For several years, Khatami’s reformist coalition fought a political struggle with the regime’s conservative leadership and the students often led the way. Angered by this student activism, some of the regime’s thugs attacked one of the dormitories at Tehran University ( Iran’s leading university) in the summer of 1999, killing a number of students there. In response, thousands of students from Tehran University and other schools in the capital took to the streets to protest against the regime.

This was the moment of crisis for the regime; the students called on President Khatami to push for greater reforms, which could have been the start of a second revolution. Meanwhile, the regime brought in divisions of the loyal Revolutionary Guard to crush the protests if it snowballed into a revolution. At the climactic moment, President Khatami backed down and condemned the students (allowing Supreme Leader Khamene’i to praise them, in a moment of incredible hypocrisy.) After that, the Iranian police moved in and violently dispersed the crowds of students.

From that moment on, Supreme Leader Khamene’i and the other conservatives began a program of legal and illegal activities that effectively stripped Khatami of all his powers and left the students angry and without a champion. In addition, the regime’s security services kept a close watch on student groups and whenever one of them began to demonstrate real leadership skills, he or she was immediately thrown in prison on trumped up charges, preventing the emergence of young leaders who could harness the political strength of Iran’s vast youth movement.

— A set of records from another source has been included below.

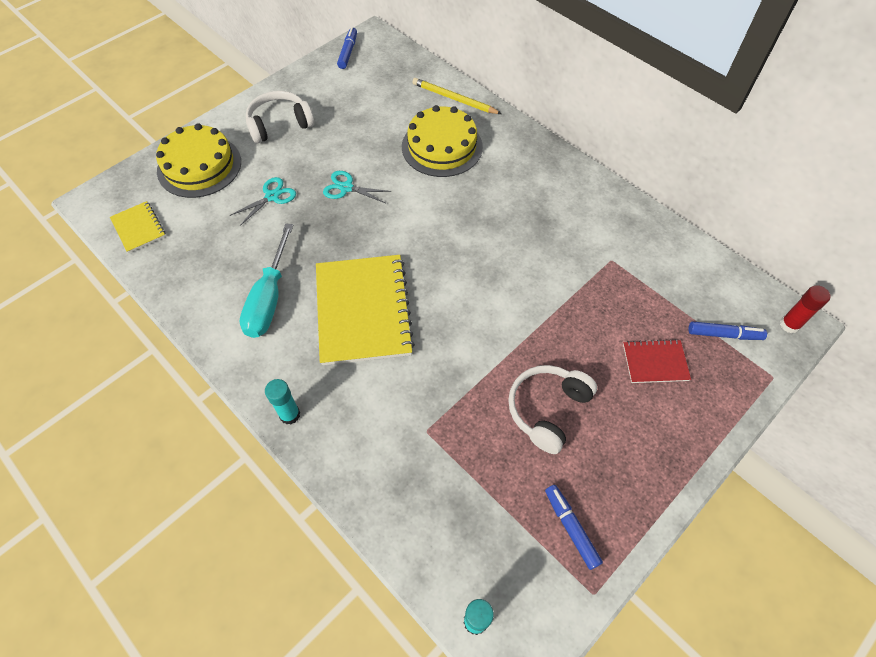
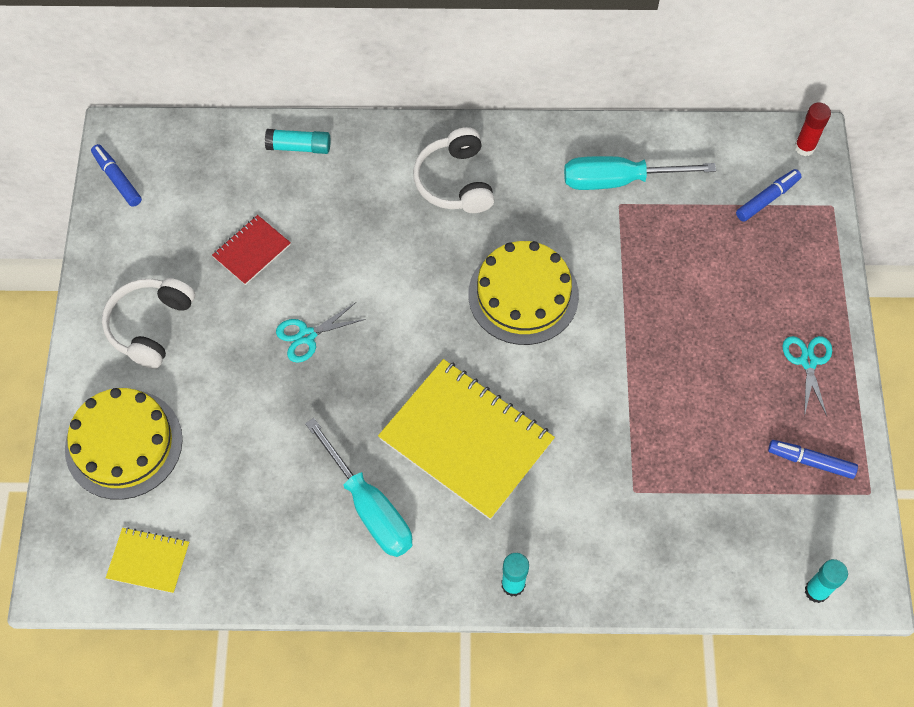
camera: 45 degrees left, 5 degrees up
(272, 196) = (244, 409): turquoise scissors -> turquoise scissors (808, 361)
(442, 146) = (348, 212): yellow cake -> yellow cake (523, 295)
(454, 99) = (299, 147): yellow pencil -> turquoise glue stick
(547, 410) = (704, 386): white headphones -> white headphones (455, 181)
(625, 246) = (618, 180): none -> turquoise screwdriver
(655, 362) = (741, 270): red notebook -> red notebook (252, 251)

However, the student protests were not entirely in vain. The regime was so shocked by Khatami’s landslide victory (and a number of other massive electoral wins by other reformists in the years that followed) that while they cracked down hard on Khatami, reformists and student political groups, the conservatives also decided to loosen up on a number of social codes to try to placate young Iranians. The mixed result of this has been that, today, young Iranian women are wearing more daring clothing, the authorities tend to look the other way at loud parties or couples holding hands in public, and problems with drug addiction and abortions have skyrocketed in many Iranian cities. All of this is part of a deliberate campaign by the regime to try to divert the energies and frustrations of Iran’s younger generation away from politics and towards, well, hedonism.

Today, Iran’s student movement remains largely fragmented, frustrated, and leaderless. There is widespread disillusionment with Khatami and the other reformists, but no clear alternative to them. Iran will hold presidential elections in June and most Iranians (and outside experts) expect the conservatives to hand-pick Khatami’s successor from their own ranks and then prevent any opposition figures from running. As a result, some students have advocated backing “pragmatic” members of the regime like former President Hashemi Rafsanjani as the least bad of a range of rotten alternatives. Other students talk about a much longer term struggle, and even of starting an insurgency against the regime. Still others seem to have given up all hope of political reform and are concentrating on their studies or on their partying—which is basically what the regime wants.

Over the past eight years, Iranian students have won some hard-fought battles and even today Iran has greater freedom of speech, freedom of the press, political debate, and other forms of pluralism than many other Muslim Middle Eastern states. But there is little sense that the students can make additional major changes in the system any time soon. The best that many can do is to wait patiently, and hope for another opportunity like the one they had in 1997 when Khatami was first elected.

Kenneth M. Pollack is director of research at the Saban Center for Middle East Policy at the Brookings Institution. He served as a White House advisor on Persian Gulf Affairs during both the Clinton and Bush administrations. His most recent book is The Persian Puzzle: The Conflict Between Iran and America (Random House: 2004).